Python DB API - commit() v. execute("commit transaction")?

Chris Angelico rosuav at gmail.com
Tue May 30 21:36:16 EDT 2017


On Wed, May 31, 2017 at 11:06 AM, Ian Kelly <ian.g.kelly at gmail.com> wrote:
> What if you want to set cursor options before executing the query,
> e.g. Cursor.setoutputsize? It doesn't make sense as a Connection
> method, but it needs to be called before execute. Then you need to
> access the cursor before it has a result set.

If cursors have value as sub-transaction concepts, it must be possible
to create multiple of them, apply different options to them, and then
execute queries on them independently. Is this the case? Actually, it
probably doesn't need to be, as there's not really any options where
you'd care about that (if something emulated cursors by simply picking
the largest buffer size ever selected, you'd probably never see the
difference). So the value of a pre-query cursor is fairly minimal.

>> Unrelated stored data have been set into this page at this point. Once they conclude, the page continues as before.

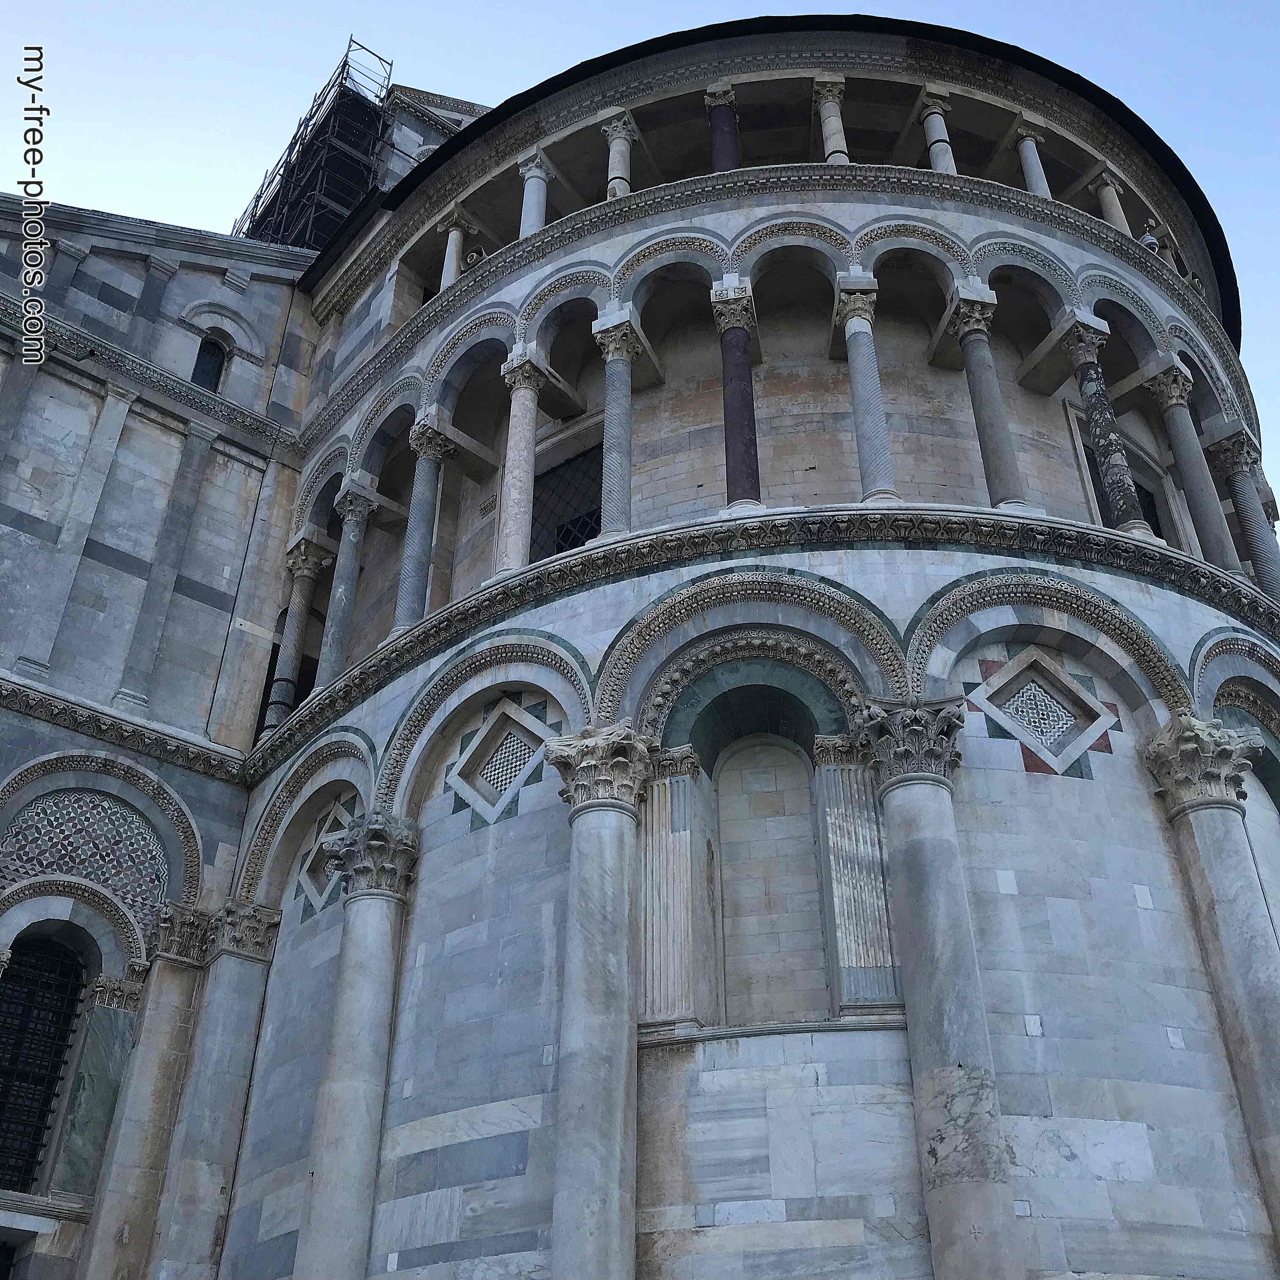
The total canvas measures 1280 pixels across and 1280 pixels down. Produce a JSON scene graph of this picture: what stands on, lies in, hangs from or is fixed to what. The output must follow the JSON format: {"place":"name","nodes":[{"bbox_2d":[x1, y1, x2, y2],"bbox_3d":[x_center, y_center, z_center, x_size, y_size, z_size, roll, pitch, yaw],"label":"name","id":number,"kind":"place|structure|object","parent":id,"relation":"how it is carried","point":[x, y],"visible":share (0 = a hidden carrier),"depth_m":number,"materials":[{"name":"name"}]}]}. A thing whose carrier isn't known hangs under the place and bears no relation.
{"place":"outdoors","nodes":[
{"label":"outdoors","id":0,"kind":"place"},
{"bbox_2d":[0,7,1279,1279],"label":"building","id":1,"kind":"structure","parent":0,"point":[1019,776],"depth_m":13.45,"materials":[{"name":"stone"}]},
{"bbox_2d":[0,929,91,1192],"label":"arched window","id":2,"kind":"structure","parent":1,"relation":"in","point":[44,1114],"depth_m":14.11,"materials":[{"name":"black"}]},
{"bbox_2d":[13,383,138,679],"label":"pilaster","id":3,"kind":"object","parent":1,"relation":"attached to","point":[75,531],"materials":[{"name":"grey stone"}]},
{"bbox_2d":[0,786,169,927],"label":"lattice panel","id":4,"kind":"object","parent":1,"relation":"attached to","point":[71,869],"visible":0.83,"depth_m":14.70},
{"bbox_2d":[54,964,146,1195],"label":"marble column","id":5,"kind":"structure","parent":1,"relation":"attached to","point":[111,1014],"depth_m":13.55,"materials":[{"name":"stone"}]},
{"bbox_2d":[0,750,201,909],"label":"arch","id":6,"kind":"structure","parent":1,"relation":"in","point":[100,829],"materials":[{"name":"grey stone"}]},
{"bbox_2d":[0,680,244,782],"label":"cornice","id":7,"kind":"structure","parent":1,"relation":"attached to","point":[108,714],"depth_m":15.64,"materials":[{"name":"stone"}]},
{"bbox_2d":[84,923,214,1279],"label":"stone column","id":8,"kind":"structure","parent":1,"relation":"attached to","point":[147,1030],"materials":[{"name":"stone"}]},
{"bbox_2d":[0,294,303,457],"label":"cornice","id":9,"kind":"structure","parent":1,"relation":"attached to","point":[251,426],"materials":[{"name":"stone"}]},
{"bbox_2d":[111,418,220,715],"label":"pilaster","id":10,"kind":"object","parent":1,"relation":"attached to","point":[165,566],"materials":[{"name":"grey stone"}]},
{"bbox_2d":[190,334,228,392],"bbox_3d":[-5.260,-3.251,19.098,0.234,1.145,0.528,-29,-43,36],"label":"arched window","id":11,"kind":"structure","parent":1,"relation":"in","point":[214,354],"depth_m":19.19,"materials":[{"name":"black"}]},
{"bbox_2d":[145,901,281,1279],"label":"stone column","id":12,"kind":"structure","parent":1,"relation":"attached to","point":[239,971],"depth_m":13.37,"materials":[{"name":"stone"}]},
{"bbox_2d":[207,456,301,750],"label":"pilaster","id":13,"kind":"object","parent":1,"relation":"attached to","point":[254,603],"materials":[{"name":"beige stone"}]},
{"bbox_2d":[262,532,331,734],"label":"column","id":14,"kind":"structure","parent":1,"relation":"in","point":[291,643],"depth_m":17.58,"materials":[{"name":"stone"}]},
{"bbox_2d":[230,39,396,251],"bbox_3d":[-5.522,-6.427,25.586,3.204,6.317,2.049,-29,-43,36],"label":"scaffolding","id":15,"kind":"object","parent":1,"relation":"on","point":[291,147],"visible":0.46,"depth_m":25.55,"materials":[{"name":"metal"}]},
{"bbox_2d":[290,795,354,921],"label":"ornament","id":16,"kind":"object","parent":1,"relation":"in","point":[315,863],"visible":0.66,"depth_m":14.36,"materials":[{"name":"grey stone"}]},
{"bbox_2d":[316,481,373,683],"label":"column","id":17,"kind":"structure","parent":1,"relation":"in","point":[346,553],"depth_m":16.91,"materials":[{"name":"stone"}]},
{"bbox_2d":[295,812,422,1279],"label":"stone column","id":18,"kind":"structure","parent":1,"relation":"attached to","point":[379,959],"depth_m":11.67,"materials":[{"name":"stone"}]},
{"bbox_2d":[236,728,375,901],"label":"arch","id":19,"kind":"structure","parent":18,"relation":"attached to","point":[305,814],"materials":[{"name":"grey stone"}]},
{"bbox_2d":[392,417,452,633],"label":"column","id":20,"kind":"structure","parent":1,"relation":"in","point":[425,500],"depth_m":15.64,"materials":[{"name":"stone"}]},
{"bbox_2d":[436,208,473,289],"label":"column","id":21,"kind":"structure","parent":1,"relation":"in","point":[449,249],"depth_m":17.96,"materials":[{"name":"white stone"}]},
{"bbox_2d":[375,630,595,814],"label":"arch","id":22,"kind":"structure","parent":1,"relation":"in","point":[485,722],"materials":[{"name":"grey stone"}]},
{"bbox_2d":[444,696,557,826],"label":"ornament","id":23,"kind":"object","parent":1,"relation":"in","point":[513,785],"visible":0.83,"depth_m":13.00,"materials":[{"name":"white stone"}]},
{"bbox_2d":[493,345,550,577],"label":"column","id":24,"kind":"structure","parent":1,"relation":"in","point":[528,416],"depth_m":14.71,"materials":[{"name":"white stone"}]},
{"bbox_2d":[515,148,550,236],"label":"column","id":25,"kind":"structure","parent":1,"relation":"in","point":[531,221],"depth_m":17.29,"materials":[{"name":"white stone"}]},
{"bbox_2d":[529,444,604,561],"bbox_3d":[-0.619,-1.043,15.244,1.300,1.762,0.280,-29,-43,36],"label":"window","id":26,"kind":"structure","parent":1,"relation":"in","point":[598,519],"depth_m":15.51,"materials":[{"name":"black"}]},
{"bbox_2d":[546,729,657,1279],"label":"stone column","id":27,"kind":"structure","parent":1,"relation":"attached to","point":[613,1197],"depth_m":10.13,"materials":[{"name":"grey stone"}]},
{"bbox_2d":[589,310,645,542],"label":"column","id":28,"kind":"structure","parent":1,"relation":"in","point":[613,457],"depth_m":14.15,"materials":[{"name":"stone"}]},
{"bbox_2d":[601,112,636,199],"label":"column","id":29,"kind":"structure","parent":1,"relation":"in","point":[617,128],"depth_m":16.95,"materials":[{"name":"white stone"}]},
{"bbox_2d":[636,746,706,1030],"bbox_3d":[0.198,1.729,11.092,0.429,1.959,0.321,-29,-43,36],"label":"pilaster","id":30,"kind":"object","parent":1,"relation":"attached to","point":[663,813],"visible":0.76,"depth_m":10.98,"materials":[{"name":"stone"}]},
{"bbox_2d":[703,80,740,171],"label":"column","id":31,"kind":"structure","parent":1,"relation":"in","point":[720,153],"depth_m":16.15,"materials":[{"name":"purple stone"}]},
{"bbox_2d":[708,278,764,517],"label":"column","id":32,"kind":"structure","parent":1,"relation":"in","point":[735,401],"depth_m":13.63,"materials":[{"name":"stone"}]},
{"bbox_2d":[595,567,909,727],"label":"arch","id":33,"kind":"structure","parent":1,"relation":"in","point":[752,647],"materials":[{"name":"grey stone"}]},
{"bbox_2d":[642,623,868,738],"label":"arch","id":34,"kind":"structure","parent":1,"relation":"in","point":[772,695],"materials":[{"name":"grey stone"}]},
{"bbox_2d":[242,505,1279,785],"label":"cornice","id":35,"kind":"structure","parent":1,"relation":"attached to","point":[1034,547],"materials":[{"name":"grey stone"}]},
{"bbox_2d":[706,727,833,1024],"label":"niche","id":36,"kind":"structure","parent":1,"relation":"in","point":[772,748],"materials":[{"name":"stone"}]},
{"bbox_2d":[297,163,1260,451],"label":"cornice","id":37,"kind":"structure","parent":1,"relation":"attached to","point":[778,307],"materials":[{"name":"grey stone"}]},
{"bbox_2d":[811,72,849,164],"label":"column","id":38,"kind":"structure","parent":1,"relation":"in","point":[830,131],"depth_m":16.32,"materials":[{"name":"white stone"}]},
{"bbox_2d":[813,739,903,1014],"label":"pilaster","id":39,"kind":"object","parent":1,"relation":"attached to","point":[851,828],"visible":0.71,"depth_m":10.75,"materials":[{"name":"stone"}]},
{"bbox_2d":[831,274,899,506],"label":"column","id":40,"kind":"structure","parent":1,"relation":"in","point":[885,453],"depth_m":13.59,"materials":[{"name":"stone"}]},
{"bbox_2d":[915,85,956,173],"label":"column","id":41,"kind":"structure","parent":1,"relation":"in","point":[943,159],"depth_m":16.70,"materials":[{"name":"white stone"}]},
{"bbox_2d":[849,696,1027,1279],"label":"stone column","id":42,"kind":"structure","parent":1,"relation":"attached to","point":[933,872],"depth_m":9.85,"materials":[{"name":"grey stone"}]},
{"bbox_2d":[946,283,1029,512],"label":"column","id":43,"kind":"structure","parent":1,"relation":"in","point":[1013,475],"depth_m":13.98,"materials":[{"name":"grey stone"}]},
{"bbox_2d":[1012,118,1052,197],"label":"column","id":44,"kind":"structure","parent":1,"relation":"in","point":[1031,159],"depth_m":17.18,"materials":[{"name":"white stone"}]},
{"bbox_2d":[963,649,1120,775],"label":"ornament","id":45,"kind":"object","parent":1,"relation":"in","point":[1044,748],"visible":0.89,"depth_m":12.40,"materials":[{"name":"stone"}]},
{"bbox_2d":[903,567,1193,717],"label":"arch","id":46,"kind":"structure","parent":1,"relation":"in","point":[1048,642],"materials":[{"name":"grey stone"}]},
{"bbox_2d":[1059,315,1153,539],"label":"column","id":47,"kind":"structure","parent":1,"relation":"in","point":[1123,500],"depth_m":14.64,"materials":[{"name":"stone"}]},
{"bbox_2d":[1089,165,1131,232],"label":"column","id":48,"kind":"structure","parent":1,"relation":"in","point":[1113,202],"depth_m":18.26,"materials":[{"name":"stone"}]},
{"bbox_2d":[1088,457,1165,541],"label":"window","id":49,"kind":"structure","parent":1,"relation":"in","point":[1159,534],"depth_m":16.51,"materials":[{"name":"black"}]},
{"bbox_2d":[1140,217,1162,255],"bbox_3d":[5.817,-4.445,18.022,0.281,0.769,0.279,-29,-43,36],"label":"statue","id":50,"kind":"object","parent":1,"relation":"on","point":[1153,243],"visible":0.49,"depth_m":18.01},
{"bbox_2d":[1145,364,1240,569],"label":"column","id":51,"kind":"structure","parent":1,"relation":"in","point":[1181,457],"depth_m":15.52,"materials":[{"name":"grey stone"}]},
{"bbox_2d":[1143,714,1279,1264],"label":"stone column","id":52,"kind":"structure","parent":1,"relation":"attached to","point":[1232,863],"depth_m":10.95,"materials":[{"name":"stone"}]},
{"bbox_2d":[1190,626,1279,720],"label":"arch","id":53,"kind":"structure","parent":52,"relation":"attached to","point":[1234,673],"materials":[{"name":"grey stone"}]},
{"bbox_2d":[1203,426,1279,597],"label":"column","id":54,"kind":"structure","parent":1,"relation":"in","point":[1226,457],"depth_m":16.25,"materials":[{"name":"stone"}]},
{"bbox_2d":[0,0,1279,481],"label":"sky","id":55,"kind":"structure","parent":0,"point":[602,4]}
]}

In the DB API 3.0, what I would like to see is that the connection
becomes a context manager that gives you a transaction object. With
that transaction, you can perform queries, and you could create
cursors from it if you want them, or just use a single in-built
cursor. But a cursor would relate to a result set, and would have no
meaning outside of it. At the moment, we don't have any object
representation of a transaction, which means that (unless I'm missing
something here) it's fundamentally impossible to have concurrent
transactions on a single connection.